青森県東方沖地震で被災してから3か月―。
青森県八戸市南郷のワイン工場は、甚大な被害を受けてワインが作れない状態です。

再びワインを作ろうと、クラウドファンディングで設備の復旧費用を募っています。

八戸市南郷で栽培されたブドウを使った「八戸ワイン」。
「八戸ワイナリー」が生産しています。

このワイナリーは、八戸にワイン文化を根付かせようと8年前に市内で初めて設立され、いまでは市内随一の生産能力を誇る醸造所となりました。

しかし、南郷にある工場は、八戸市で震度6強の揺れを観測した青森県東方沖地震で甚大な被害を受けました。

今野七海 記者
「こちらの倉庫で保管されているワインは、地震で被害を受けたワインです」

大きな揺れで、年末に出荷予定だった約2000本のワインが割れました。

さらに、ワインをろ過するための醸造用の機械も倒れて故障。
本来であれば、ワインを生産するために1月から稼働させるはずが、いまもできない状態となっています。

また、地面が5cmほど隆起したことで、ワインをフォークリフトで運ぶさいに段差による衝撃でワインが傷ついてしまう恐れがあるということです。

これらの被害の総額は1000万円にのぼります。

八戸ワイナリー 亀橋進 社長
「ワインの繁忙期は年末年始です。需要が伸びるので。これから出荷しようとしていたワインのボトルが(地震の)揺れによって、かなり破損して割れてしまいました。いまタンクに入っているワインは大丈夫だったのですが、これから出荷を迎えるワインがけっこう被害を受けた状況でした」

そのため、ワイナリーはクラウドファンディングを活用した資金調達を行っています。資金は使えなくなった醸造設備の入れ替えと改修に使われます。

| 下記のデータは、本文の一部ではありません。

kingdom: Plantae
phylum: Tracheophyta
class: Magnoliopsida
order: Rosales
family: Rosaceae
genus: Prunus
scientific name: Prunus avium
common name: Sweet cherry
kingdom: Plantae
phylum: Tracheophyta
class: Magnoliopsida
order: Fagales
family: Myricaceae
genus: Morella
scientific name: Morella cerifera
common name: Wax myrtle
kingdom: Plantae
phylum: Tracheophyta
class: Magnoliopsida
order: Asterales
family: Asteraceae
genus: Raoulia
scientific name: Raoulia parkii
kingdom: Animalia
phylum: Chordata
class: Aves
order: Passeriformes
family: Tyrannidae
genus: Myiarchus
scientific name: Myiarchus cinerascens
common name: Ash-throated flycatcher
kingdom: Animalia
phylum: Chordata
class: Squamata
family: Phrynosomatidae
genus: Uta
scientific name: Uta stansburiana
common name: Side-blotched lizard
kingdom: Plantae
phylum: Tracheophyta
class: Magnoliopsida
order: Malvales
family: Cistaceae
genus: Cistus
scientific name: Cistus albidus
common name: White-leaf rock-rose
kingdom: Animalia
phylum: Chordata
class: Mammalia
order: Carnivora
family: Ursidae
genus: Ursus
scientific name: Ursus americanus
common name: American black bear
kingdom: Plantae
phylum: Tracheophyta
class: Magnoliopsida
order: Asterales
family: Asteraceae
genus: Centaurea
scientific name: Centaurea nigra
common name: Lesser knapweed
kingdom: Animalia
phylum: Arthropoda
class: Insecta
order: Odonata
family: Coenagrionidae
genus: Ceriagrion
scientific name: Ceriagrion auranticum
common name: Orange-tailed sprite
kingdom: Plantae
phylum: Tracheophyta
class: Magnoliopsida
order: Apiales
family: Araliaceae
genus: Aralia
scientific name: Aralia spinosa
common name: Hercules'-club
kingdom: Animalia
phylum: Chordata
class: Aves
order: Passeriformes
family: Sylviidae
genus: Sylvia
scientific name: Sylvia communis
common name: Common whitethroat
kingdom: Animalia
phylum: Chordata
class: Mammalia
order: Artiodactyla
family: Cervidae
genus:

リターンとして、支援をした人にはボトルが割れなかったワインを「被災ワイン」と名付けて返礼品として贈ります。

八戸ワイナリー 亀橋進 社長
「ワイン産業は、八戸市とはじめて約10年くらいになるのですが、ようやく知名度も上がって、品質的にも農家さんの力を借りながら、だいぶワインの品質も上がってきたのかなと思っていた矢先の震災でしたので、ちょっと残念ですが、みなさん支援してくださっているので、また来年の出荷もがんばりたい」

被災から3か月。
再び八戸の地からワインを―。

支援者と一緒になって、復興に向けて歩みを進めています。

青森県東方沖地震から3か月が経ちましたが、影響が今も続いている事業者がいることを忘れてはいけません。関心がある方は、インターネットで「八戸ワイン クラファン」などと検索してみてください。